Uma reviravolta após o tiroteio em Washington D.C.

O impulso renovado às restrições migratórias chega após o tiroteio em que dois membros da Guarda Nacional foram atacados em Washington D.C., um fato que teve um forte impacto político. Um dos militares morreu.

O responsável foi um cidadão afegão que entrou nos Estados Unidos em 2021 através de um programa de reassentamento. Funcionários da administração Trump têm questionado desde então a rigorosidade dos processos de verificação aplicados a esse caso.

Dias após o ataque, Trump prometeu "pausar permanentemente" a migração de todos os países do terceiro mundo, sem identificar a quais se referia, uma declaração que marcou o tom das novas decisões.

Antecedentes: uma medida que estava em gestação

A ampliação do veto migratório já estava sendo considerada pela administração e havia sido fortemente impulsionada por Noem. Em mensagens publicadas em sua conta no X, a secretária defendeu uma proibição mais ampla e usou uma linguagem especialmente dura.

Recomendo a proibição total de viagens para todos os países que têm inundado nossa nação com assassinos, sanguessugas e viciados em direitos", afirmou.

Em outra publicação, acrescentou: "Nossos antepassados construíram esta nação com sangue, suor e um amor inquebrantável pela liberdade, não para que invasores estrangeiros massacre nossos heróis... NÃO OS QUEREMOS. NEM UM SÓ".

Uma lista que já inclui 19 países

Atualmente, os Estados Unidos mantêm restrições totais ou parciais para cidadãos de 19 países sob a proclamação presidencial 10949, emitida em 4 de junho de 2025.

As restrições totais afetam 12 países: Afeganistão, Mianmar (Birmania), Chade, República do Congo, Guiné Equatorial, Eritreia, Haiti, Irã, Líbia, Somália, Sudão e Iémen.

Outros sete países -Burundi, Cuba, Laos, Serra Leoa, Togo, Turcomenistão e Venezuela- enfrentam limitações parciais. Nesses casos, algumas isenções se aplicam a viajantes com dupla nacionalidade ou com vistos diplomáticos específicos, como os A-1 ou G-4.

Washington argumenta que essas restrições se baseiam em problemas de segurança, falta de cooperação governamental e dificuldades para verificar a identidade dos viajantes.

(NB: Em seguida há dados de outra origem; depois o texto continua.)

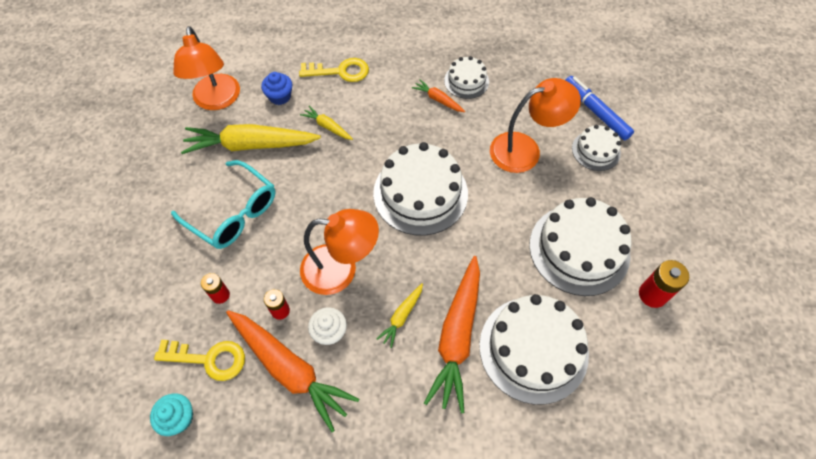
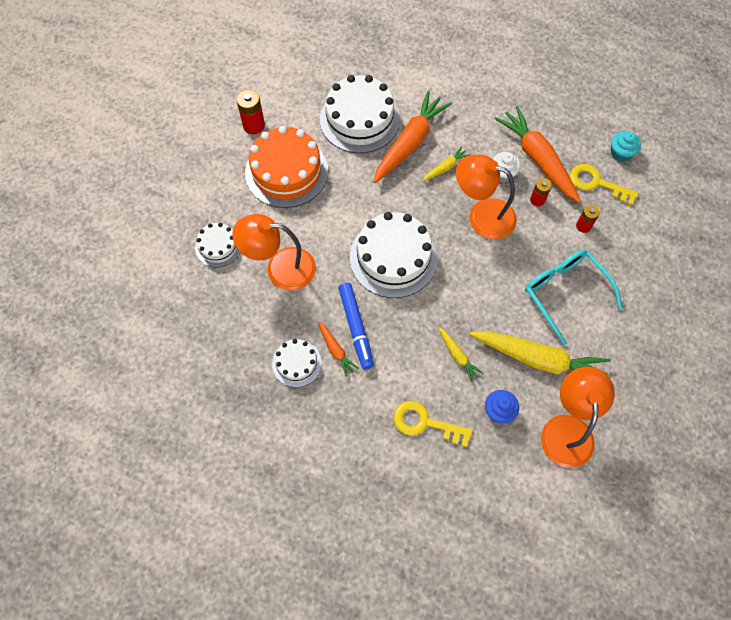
camera: 160 degrees left, 5 degrees up
white cake [529,197,632,296] -> orange cake [245,126,328,208]
blue marker [565,76,634,140] -> blue marker moved to [338,283,374,370]

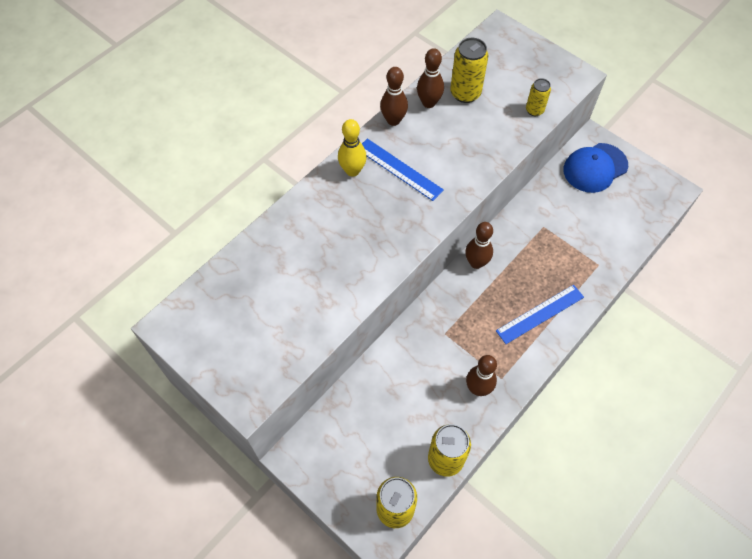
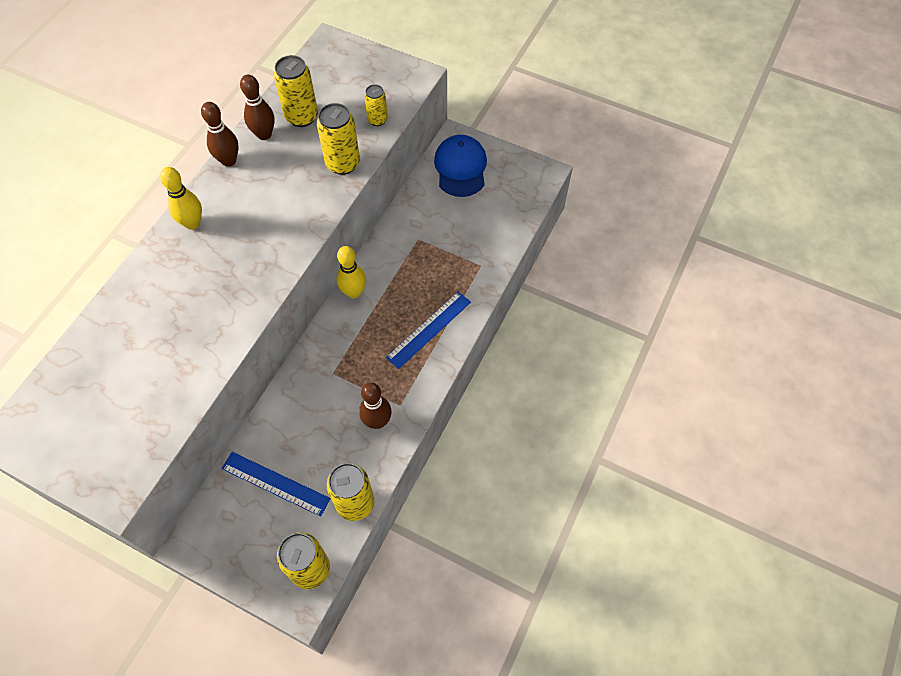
camera: 15 degrees left, 0 degrees up
blue ruler [362,139,444,201] -> blue ruler moved to [221,452,331,517]
brown bowling pin [465,222,493,269] -> yellow bowling pin [336,246,366,298]
blue cap [563,143,628,193] -> blue cap turned 135 degrees clockwise [434,135,487,197]
none -> yellow can [317,103,360,175]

No caso de Cuba, justifica a medida pela sua designação como "estado patrocinador do terrorismo" e pela recusa do governo cubano em colaborar em processos de repatriação.

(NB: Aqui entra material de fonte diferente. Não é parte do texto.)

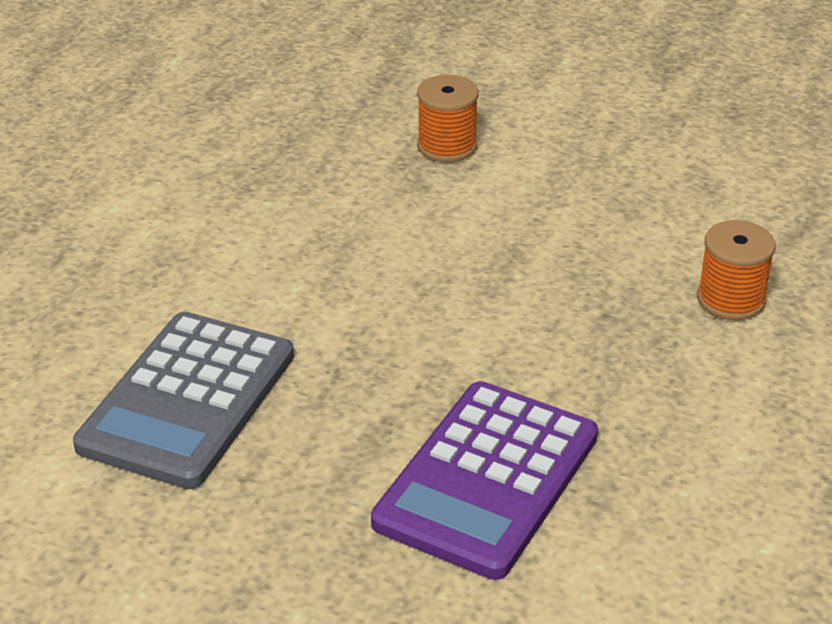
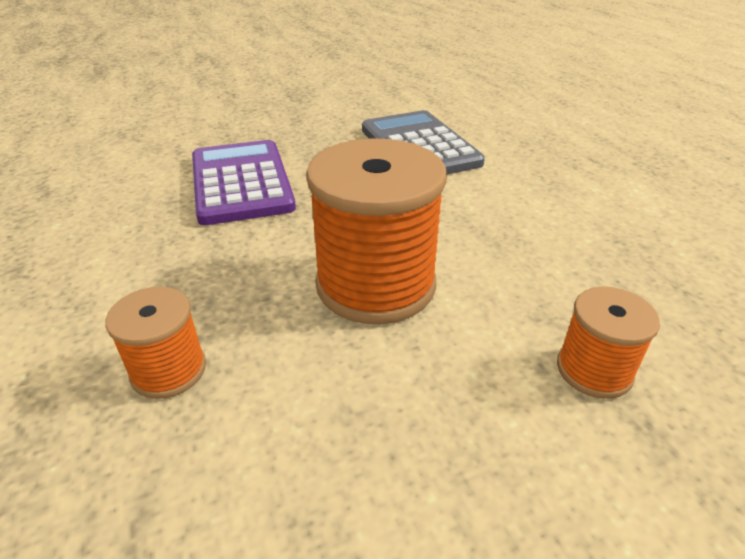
camera: 135 degrees right, 0 degrees up
none -> orange spool [306,138,447,324]

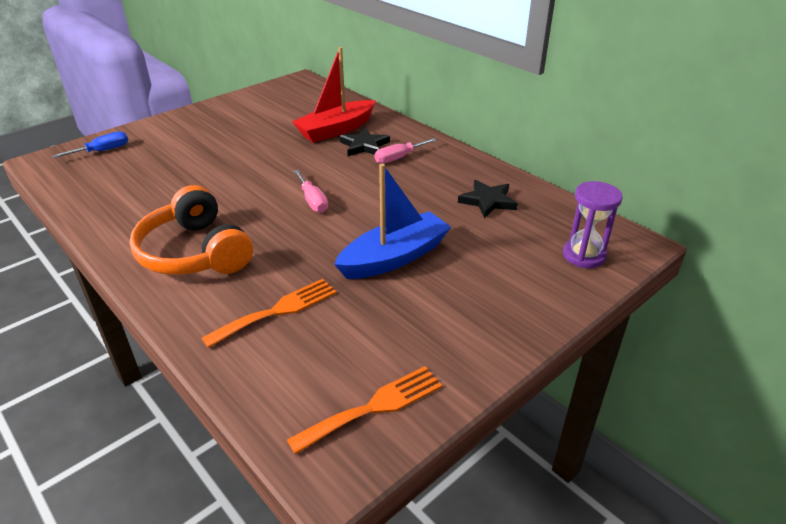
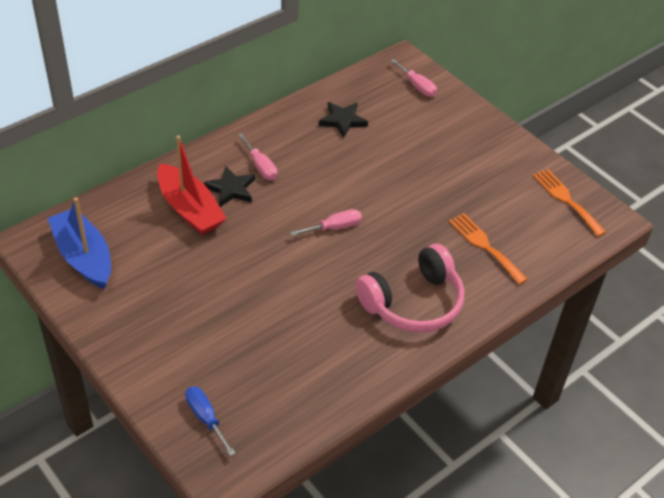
camera: 90 degrees left, 10 degrees up
orange headphones [130,185,253,275] -> pink headphones [355,244,464,333]
blue boat [334,164,451,279] -> blue boat moved to [48,197,111,289]
purple hourglass [563,181,623,268] -> pink screwdriver [390,59,437,97]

A Venezuela, por sua vez, é apontada por não ter uma autoridade central capaz de emitir documentos civis confiáveis.

Suspensão de solicitações e revisão de casos

Paralelamente à possível ampliação do veto, foram introduzidas medidas imediatas.

O Serviço de Cidadania e Imigração (USCIS) suspendeu todos os pedidos de imigração provenientes dos 19 países atualmente restritos e ordenou a reavaliação dos cartões de residência já emitidos para cidadãos dessas nações.

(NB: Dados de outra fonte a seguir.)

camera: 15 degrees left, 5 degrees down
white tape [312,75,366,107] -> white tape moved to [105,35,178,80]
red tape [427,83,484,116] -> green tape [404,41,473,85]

O diretor do USCIS, Joe Edlow, anunciou uma atualização dos critérios que permitirá considerar certos fatores nacionais como elementos "negativos significativos" em futuras análises.

"Pausaremos todas as decisões de asilo até que possamos garantir que cada estrangeiro seja investigado e examinado da forma mais completa possível", afirmou.

O Departamento de Segurança Nacional também confirmou que está avaliando todos os casos de asilo aprovados durante o governo de Joe Biden, em um esforço para endurecer ainda mais os filtros do sistema.

Um enfoque mais agressivo

Trump manifestou abertamente sua intenção de frear drasticamente a imigração de países que considera arriscados, e Noem apoiou uma linha igualmente rigorosa.

A ausência de uma lista definitiva mantém em incerteza milhões de pessoas que podem ter impedida sua entrada nos Estados Unidos, seja para turismo, reunificação familiar ou pedidos de asilo.

Uma medida com impacto global

Se aprovada, a ampliação do veto migratório equivaleria a uma das restrições mais abrangentes da história recente do país.

Organizações de direitos humanos e comunidades migrantes expressaram preocupação quanto ao alcance da política, que pode ter profundas implicações humanitárias e diplomáticas.

O que começou como uma reação a um incidente violento pode se transformar em uma mudança em grande escala na política migratória dos Estados Unidos, com efeitos que serão sentidos muito além de suas fronteiras.